Functions were, at first, a way to reuse chunks of SQL that otherwise had to be duplicated across Metabase questions and Postgres CREATE MATERIALIZED VIEW statements. That made it possible to streamline and refactor both bodies of code and sanely maintain them.

To visualize what had now become a three-body system of sources in which Metabase questions, Postgres views, and Postgres functions can call (or link to) one another, I wrote a tool that builds a crosslinked concordance. That made it practical to reason effectively about the combined system.

Along the way I have learned how Postgres, and more broadly modern SQL, in conjunction with a tool like Metabase, can enable a team like ours to make sense of data. There’s plenty to say about the techniques I’ve evolved, and I aim to write them up over time. The details won’t interest most people, but here’s an outcome that might be noteworthy.

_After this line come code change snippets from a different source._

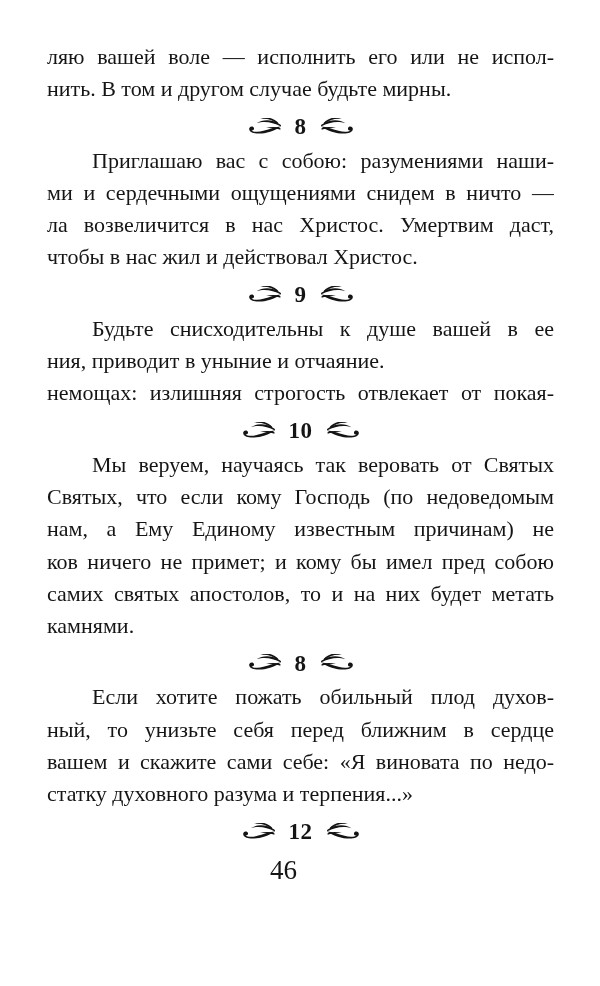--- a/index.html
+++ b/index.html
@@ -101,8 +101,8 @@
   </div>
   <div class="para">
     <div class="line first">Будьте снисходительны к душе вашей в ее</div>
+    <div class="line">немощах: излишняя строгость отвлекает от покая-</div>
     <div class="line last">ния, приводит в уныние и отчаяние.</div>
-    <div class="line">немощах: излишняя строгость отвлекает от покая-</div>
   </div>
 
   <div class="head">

Team member: I had an idea that will help manage our communication with customers, and I’ve prototyped it in a Metabase question.

Toolsmith: Great! Here’s a Postgres function that encapsulates and refines your SQL. It’s fast enough for now, but if needed we can convert it into a materialized view. Now you can use that function in another Metabase question that projects your SQL across a set of customers that you can select.

That interaction forms the basis of a virtuous cycle: The team member formulates a question and does their best to answer it using Metabase; the toolsmith captures the intent and re-expresses it in a higher-level business language; the expanded language enables the team member to go farther in a next cycle.

We recognize this software pattern in the way application programmers who push a system to its limits induce systems programmers to respond with APIs that expand those limits. I suppose it’s harder to see when the application environment is Metabase and the systems environment is Postgres. But it’s the same pattern, and it is powerful.